James Choke is living in London with his Mom, half-sister, and step dad.  His step dad is a complete idiot, and while he loves his mom, she's not up to the most good herself.  Enormously fat, she stays in their apartment organizing her "people" who work for her stealing electronic goods and such.  She changes her cell phone every few days so as not to get caught.  She resells the stuff to others.  She drinks too much, and James and Lauren often have to take care of themselves.

One day, though, she doesn't wake up from drinking too much, and James' life changes forever.  He's separated from Lauren and thrown into a group home.  He hangs out with the bad kids and doesn't want to be there forever.   Then mysteriously he wakes up in a clean room one morning and has no idea how he got there.
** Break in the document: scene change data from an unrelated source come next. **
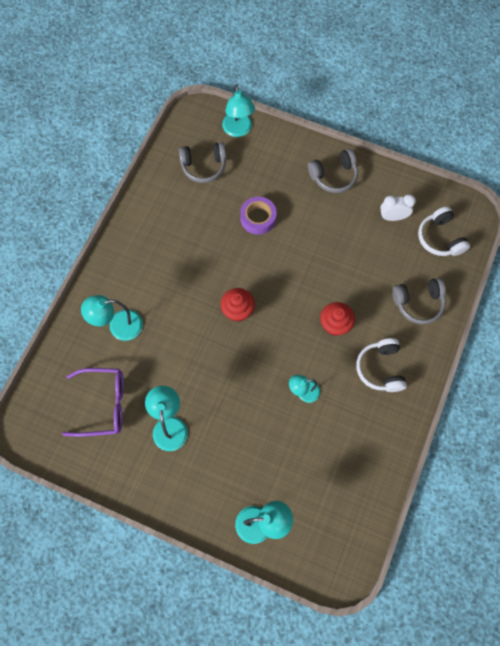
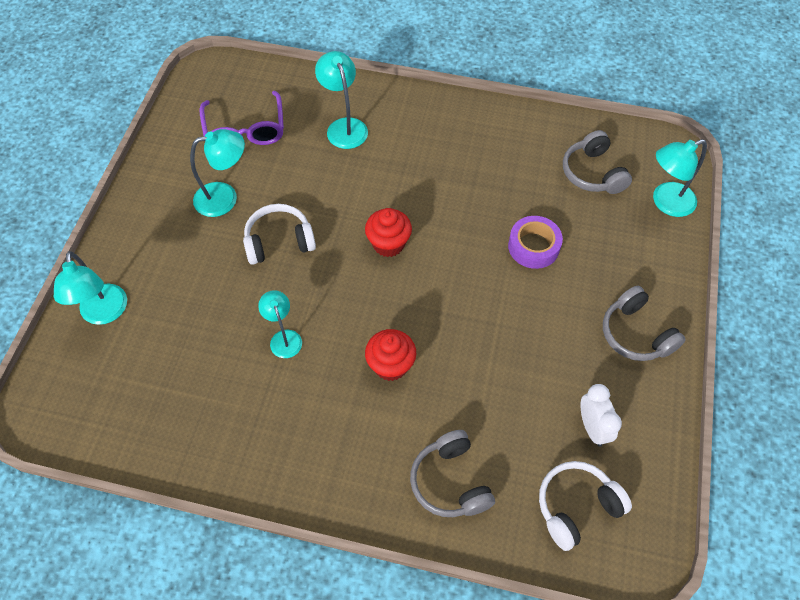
camera: 80 degrees right, 10 degrees down
(381, 369) = (332, 436): white headphones -> white headphones (279, 242)

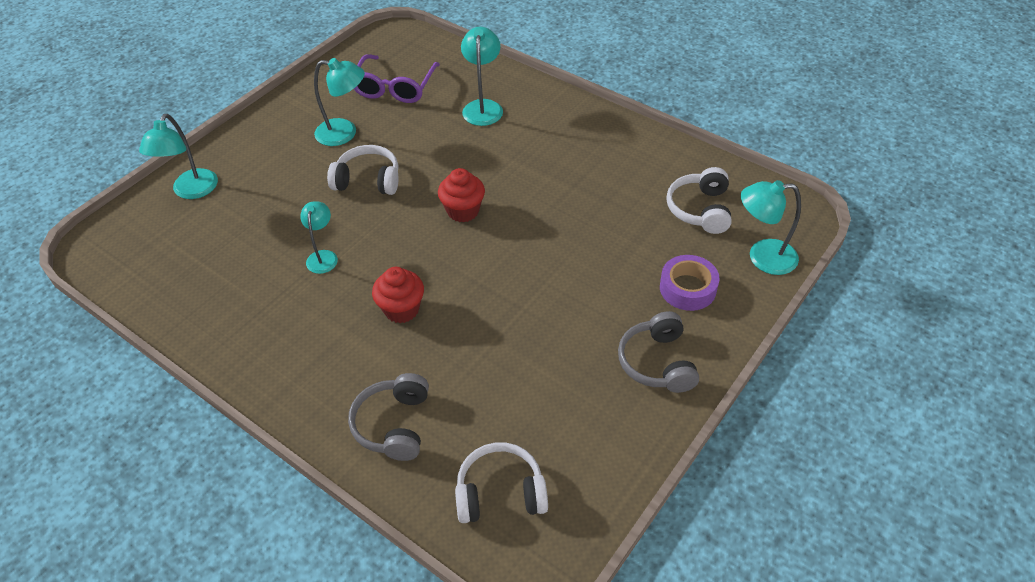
camera: 25 degrees right, 10 degrees down
(533, 247) = (600, 254): purple tape -> purple tape (687, 288)
(592, 428) = (560, 429): white clock -> none
(593, 173) = (700, 209): grey headphones -> white headphones

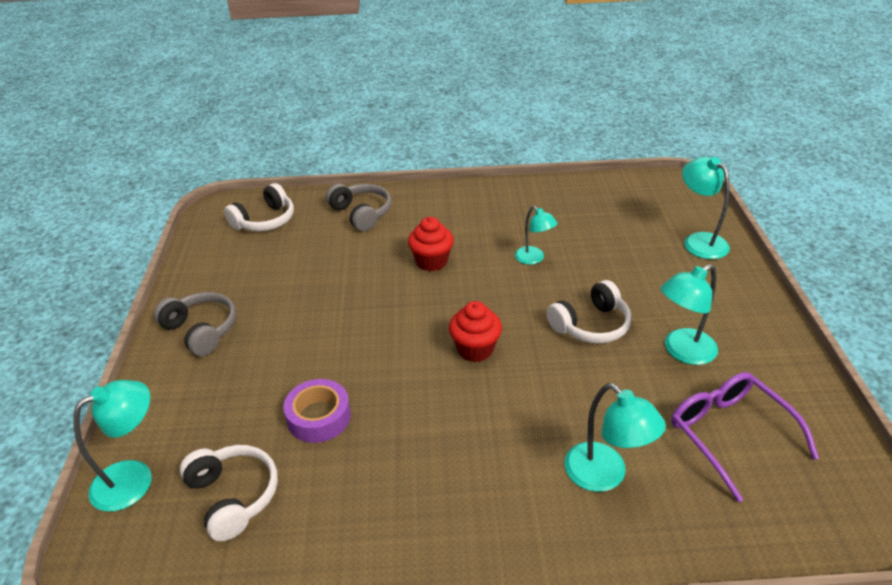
camera: 140 degrees right, 10 degrees down
(687, 288) = (204, 400): purple tape -> purple tape (319, 417)

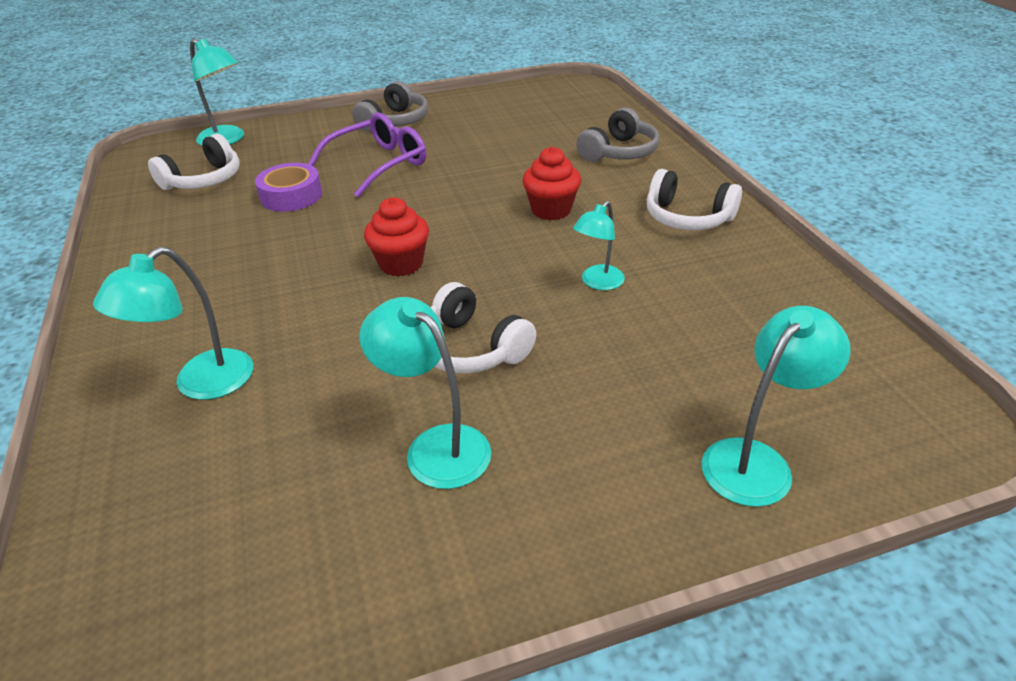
camera: 75 degrees right, 0 degrees up
(265, 220) = (571, 108): white headphones -> white headphones (687, 217)
(729, 434) = (265, 504): purple glasses -> purple glasses (379, 164)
He finds out he is at the Cherub campus.  Cherub agents for all practical purposes don't even really exist.  They are kids that work with British MI5 agents to help bring down terrorists and criminals.  The kids are used in cases where the adult agents would be obvious.  No one suspects kids of being spies, so that's when the Cherub agents take over and help out.  Before you can become a Cherub agent, however, you must go through a insanely-hard-makes-you-want-to-die-and-cry-for-you-mommy kind of basic training.  So, can James make it through training?  How hard will  these hundred days be?  Will he ever see his sister Lauren again?  Will he get his first Cherub mission?  Read on to find out what the training is like and to follow James on his first Cherub adventure.

I think lots of kids will like this book.  I have never read any of the Alex Rider books, but I assume it's a similar feel.  Although in these, the agents don't rely on crazy gadgets like in Alex Rider...but it's still adventurous all the same.